### Excerpted records
%%

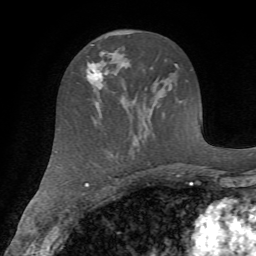
Breast MRI (dynamic contrast-enhanced), one axial slice; position 37 of 72 along the scan axis; cropped to one breast; dynamic contrast-enhanced series, time point 2 of 7 at this slice position (early post-contrast); 1.5 T; TE 4.2 ms, TR 8.7 ms; 2.2 mm slice thickness; 256 × 256 image matrix, field of view 180 × 180 mm. Female patient.
Annotated regions visible in this slice (semi-automatic segmentation, software-assisted and operator-edited):
- enhancing-tissue mask used for the functional tumour volume (all voxels passing the contrast-enhancement thresholds inside the analysis volume; usually the tumour): box from (x=83, y=61) to (x=112, y=88) px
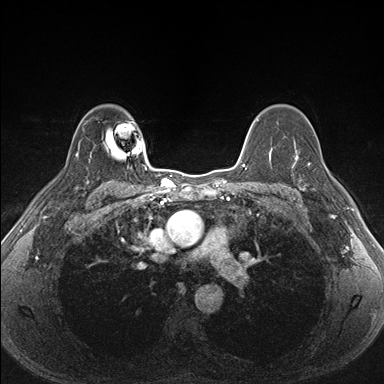
Breast MRI (dynamic contrast-enhanced), one axial slice; position 119 of 176 along the scan axis; dynamic contrast-enhanced series, time point 2 of 7 at this slice position (early post-contrast); 1.5 T; TE 1.5 ms, TR 4.1 ms; 1.1 mm slice thickness; 384 × 384 image matrix, field of view 320 × 320 mm. Female patient.
Annotated regions visible in this slice (semi-automatic segmentation, software-assisted and operator-edited):
- enhancing-tissue mask used for the functional tumour volume (all voxels passing the contrast-enhancement thresholds inside the analysis volume; usually the tumour): bounding box [x1, y1, x2, y2] px = [287, 151, 338, 205]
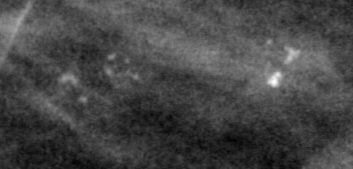
Crop from a digitized film mammogram around one marked abnormality; right breast; CC view; BI-RADS breast density category 2 (scale 1–4).
Calcifications, morphology pleomorphic, distribution clustered; BI-RADS assessment category 4; pathology result (as recorded, not read from the image): benign.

%%

### The task
Scan the material above for lines holding the string "thresholds" and copy those lines.

### Written response
- enhancing-tissue mask used for the functional tumour volume (all voxels passing the contrast-enhancement thresholds inside the analysis volume; usually the tumour): box from (x=83, y=61) to (x=112, y=88) px
- enhancing-tissue mask used for the functional tumour volume (all voxels passing the contrast-enhancement thresholds inside the analysis volume; usually the tumour): bounding box [x1, y1, x2, y2] px = [287, 151, 338, 205]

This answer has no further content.